Microsoft’s mission is to empower every person and every organization on the planet to achieve more. As employees we come together with a growth mindset, innovate to empower others, and collaborate to realize our shared goals. Each day we build on our values of respect, integrity, and accountability to create a culture of inclusion where everyone can thrive at work and beyond.
Qualifications
Required Qualifications:
- Bachelors/ Masters degree in Computer Science or other Engineering field
• 8+ years of technical experience in software engineering and DevOps in developing build, deployment pipelines and infrastructure building and running cloud service at large scale
• 4+ years of experience with software development in programming language C#, WebAPIs, Cosmos, SQL Azure, Microsoft fabric
• Excellent technical design, problem solving and debugging skills
• Excellent leadership, communication, teamwork and collaboration skills across organizations
• Passionate, motivated, self-driven and quick learner
• Ability to deal with the ambiguity associated with working in a fast-paced environment
• Systematic problem-solving approach, coupled with effective communication skills and a sense of curiosity
• Expertise in analyzing, troubleshooting, and automating root cause analysis and mitigation of incidents impacting large-scale distributed systems.
Other Requirements:
Candidates must be able to meet Microsoft, customer and/or government security screening requirements that are required for this role. These requirements include, but are not limited to the following specialized security screenings:
- Microsoft Cloud Background Check: This position will be required to pass the Microsoft Cloud background check upon hire/transfer and every two years thereafter.
Preferred Qualifications:
- Excellent technical design, problem solving and debugging skills.

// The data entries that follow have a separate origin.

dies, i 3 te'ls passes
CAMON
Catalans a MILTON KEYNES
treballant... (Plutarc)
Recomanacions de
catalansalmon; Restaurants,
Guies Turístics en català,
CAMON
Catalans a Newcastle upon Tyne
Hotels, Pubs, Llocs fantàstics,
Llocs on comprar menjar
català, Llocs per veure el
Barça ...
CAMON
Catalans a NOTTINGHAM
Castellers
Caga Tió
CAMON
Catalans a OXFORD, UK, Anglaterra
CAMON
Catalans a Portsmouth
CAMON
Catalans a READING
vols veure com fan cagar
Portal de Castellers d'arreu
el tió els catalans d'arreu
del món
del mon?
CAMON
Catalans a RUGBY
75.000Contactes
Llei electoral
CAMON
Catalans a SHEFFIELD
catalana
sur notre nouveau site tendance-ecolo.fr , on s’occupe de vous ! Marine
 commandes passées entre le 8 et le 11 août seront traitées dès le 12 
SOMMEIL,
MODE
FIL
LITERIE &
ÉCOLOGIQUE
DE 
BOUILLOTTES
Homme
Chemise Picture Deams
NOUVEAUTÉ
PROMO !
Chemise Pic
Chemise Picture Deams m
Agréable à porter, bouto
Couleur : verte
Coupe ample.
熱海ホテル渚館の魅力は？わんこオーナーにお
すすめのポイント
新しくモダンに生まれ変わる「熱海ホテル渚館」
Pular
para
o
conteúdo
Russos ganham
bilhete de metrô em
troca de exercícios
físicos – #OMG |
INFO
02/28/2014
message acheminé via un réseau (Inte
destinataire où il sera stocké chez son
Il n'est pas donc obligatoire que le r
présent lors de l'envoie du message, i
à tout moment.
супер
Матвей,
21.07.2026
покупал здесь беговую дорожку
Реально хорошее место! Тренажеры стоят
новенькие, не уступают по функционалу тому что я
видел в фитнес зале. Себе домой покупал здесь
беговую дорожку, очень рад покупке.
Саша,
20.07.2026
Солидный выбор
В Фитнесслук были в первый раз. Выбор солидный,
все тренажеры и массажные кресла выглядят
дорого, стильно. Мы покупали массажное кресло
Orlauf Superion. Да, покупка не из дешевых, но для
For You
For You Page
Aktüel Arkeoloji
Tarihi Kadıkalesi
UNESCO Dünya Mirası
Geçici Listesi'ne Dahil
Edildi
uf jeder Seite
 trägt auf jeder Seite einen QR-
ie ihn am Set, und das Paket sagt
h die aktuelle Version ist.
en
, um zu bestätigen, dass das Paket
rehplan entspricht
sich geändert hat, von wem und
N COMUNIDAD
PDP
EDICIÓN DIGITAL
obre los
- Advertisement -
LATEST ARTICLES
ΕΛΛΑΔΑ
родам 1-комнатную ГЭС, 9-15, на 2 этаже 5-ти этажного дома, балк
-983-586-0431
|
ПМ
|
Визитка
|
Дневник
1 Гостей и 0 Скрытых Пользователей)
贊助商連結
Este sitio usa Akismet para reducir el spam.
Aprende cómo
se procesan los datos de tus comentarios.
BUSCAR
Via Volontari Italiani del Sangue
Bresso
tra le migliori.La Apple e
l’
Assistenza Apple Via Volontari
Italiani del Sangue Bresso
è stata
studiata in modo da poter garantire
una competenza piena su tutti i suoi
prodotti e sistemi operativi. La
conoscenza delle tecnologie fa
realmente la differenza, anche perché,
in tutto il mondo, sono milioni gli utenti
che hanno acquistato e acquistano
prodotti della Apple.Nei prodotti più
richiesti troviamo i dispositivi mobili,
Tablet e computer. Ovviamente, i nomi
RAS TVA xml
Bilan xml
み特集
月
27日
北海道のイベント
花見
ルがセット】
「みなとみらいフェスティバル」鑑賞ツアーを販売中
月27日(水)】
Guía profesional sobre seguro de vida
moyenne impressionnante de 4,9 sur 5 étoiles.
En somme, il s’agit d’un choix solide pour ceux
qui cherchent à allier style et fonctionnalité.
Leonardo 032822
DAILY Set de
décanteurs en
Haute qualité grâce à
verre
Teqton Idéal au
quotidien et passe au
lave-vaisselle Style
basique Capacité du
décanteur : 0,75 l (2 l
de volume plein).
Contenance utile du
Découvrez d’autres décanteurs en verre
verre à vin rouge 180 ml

- Excellent leadership, communication, teamwork and collaboration skills across organizations.
- Passionate, motivated, self-driven and quick learner.
- Ability to deal with the ambiguity associated with working in a fast-paced environment.
- Systematic problem-solving approach, coupled with effective communication skills and a sense of curiosity.
- Excellent written and verbal communication skills.
- Experience in developing Monitoring & Telemetry tools, Containers(Azure Kubernetes Service),CICDs.
- Experiences with building dashboards, code analysis , secure practices.
Responsibilities
- Champion and implement DevOps and Site Reliability Engineering best practices to ensure system reliability, observability, and operational excellence.
- Own the uptime and performance of applications built on Azure Containers, APIs, and modern UI frameworks, ensuring they meet stringent SLAs and customer expectations.
- Drive incident response, root cause analysis, and postmortem processes to continuously improve system resilience.
- Develop and maintain automation for deployment, monitoring, alerting, and self-healing systems to reduce manual toil and improve efficiency.
- Partner closely with software engineering, product owners, design scalable and fault-tolerant systems.
- Monitor system performance and plan for future growth, ensuring infrastructure is right-sized and cost-effective.
- Ensure systems are secure, compliant, and aligned with Microsoft’s security standards and policies.
- Guide and mentor junior engineers, fostering a culture of learning, ownership, and continuous improvement.